TASKS FOR THIS EXERCISE:
A) Write out the stretch of the piece on Nvidia's chip pipeline from "Investors barely had" through "the details matter.".
B) In the piece on Nvidia's chip pipeline, about what share of the order book is made up of chips already shipped?
C) Carry on the piece on Nvidia's chip pipeline from where it stops.

TEXT EXCERPT:
■ ■ ■
The Surprise That Shocked Wall Street
Nvidia’s pipeline for its latest chips sits at roughly $500 billion. And not over a decade, over the next five quarters.
Investors barely had time to process the number before the stock jumped and Nvidia crossed the $5 trillion valuation mark. For perspective, that pipeline alone is larger than the entire U.S. semiconductor market in 2019.
But, as usual, the details matter.
A Closer Look Behind the Headline
About 30% of that “order book” includes chips already shipped, meaning Nvidia has recognized some of the revenue already.
Another chunk is tied not to GPUs like Blackwell and Rubin, but to Nvidia’s lesser-known networking products. These include InfiniBand, the ultra-fast data highway that connects GPUs inside AI clusters.
These networking systems are becoming one of Nvidia’s highest-margin businesses. In fact, InfiniBand is so indispensable that several hyperscalers estimate that switching away from it could delay training runs by weeks or even months.
■ ■ ■
INFORMATION PROVIDED:
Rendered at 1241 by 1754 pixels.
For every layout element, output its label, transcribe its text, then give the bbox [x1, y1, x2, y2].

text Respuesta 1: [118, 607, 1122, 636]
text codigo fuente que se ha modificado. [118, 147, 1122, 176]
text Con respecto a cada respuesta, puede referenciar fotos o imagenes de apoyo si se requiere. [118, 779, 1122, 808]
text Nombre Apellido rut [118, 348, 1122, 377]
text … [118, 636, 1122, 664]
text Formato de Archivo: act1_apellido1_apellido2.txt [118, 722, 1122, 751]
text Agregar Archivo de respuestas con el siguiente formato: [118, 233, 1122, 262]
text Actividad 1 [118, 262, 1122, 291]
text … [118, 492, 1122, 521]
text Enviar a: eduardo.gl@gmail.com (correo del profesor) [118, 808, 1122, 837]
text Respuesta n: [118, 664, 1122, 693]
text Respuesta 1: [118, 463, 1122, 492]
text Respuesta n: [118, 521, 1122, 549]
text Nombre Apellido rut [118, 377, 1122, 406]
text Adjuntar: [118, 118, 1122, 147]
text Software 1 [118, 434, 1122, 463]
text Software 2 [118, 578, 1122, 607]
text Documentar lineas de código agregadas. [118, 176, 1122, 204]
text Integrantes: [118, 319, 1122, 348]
■ ■ ■
EXPECTED RESPONSES:
A)
Investors barely had time to process the number before the stock jumped and Nvidia crossed the $5 trillion valuation mark. For perspective, that pipeline alone is larger than the entire U.S. semiconductor market in 2019.
But, as usual, the details matter.

B) About 30%.

C)
After netting out what’s already recognized, analysts suggest the truer backlog sits at over $300 billion, still an enormous figure, and still expected to be recognized within roughly a year.
3 years ago, Nvidia generated less than one tenth of that annually across the entire company. Today, its data center arm alone clears that every quarter.
That’s not normal business growth, that’s a structural shift in global computing.
What Most Investors Are Missing
Investors are rightly cautious about bold numbers tossed out at conferences. But the more important piece isn’t the exact dollar value, it’s the direction of demand.
There’s increasing evidence that analysts have underestimated how quickly AI infrastructure is scaling. Cloud providers now talk in 12-month cycles instead of 3- to 4-year architectural refreshes. Meta, Google, Amazon, Microsoft, all are projecting AI compute needs that rise faster than power grids can accommodate.
Some data center operators have started publicly discussing electricity procurement as their new bottleneck. Nvidia’s GPUs are no longer the constraint, power availability is. That’s how fast AI demand is growing.
This dynamic works in Nvidia’s favor. Whenever energy capacity opens up, the immediate next step is ordering another batch of accelerators, and Nvidia remains the default vendor.
Given that context, a forward P/E of 30 looks oddly plain for a company that keeps beating its own high bars and may still be undervalued relative to its earnings trajectory.
So, Is Nvidia Still a Buy?
Long-term investors should think less about whether Nvidia hits as much as $500 billion in revenue over the next year, and more about what that backlog says about AI demand.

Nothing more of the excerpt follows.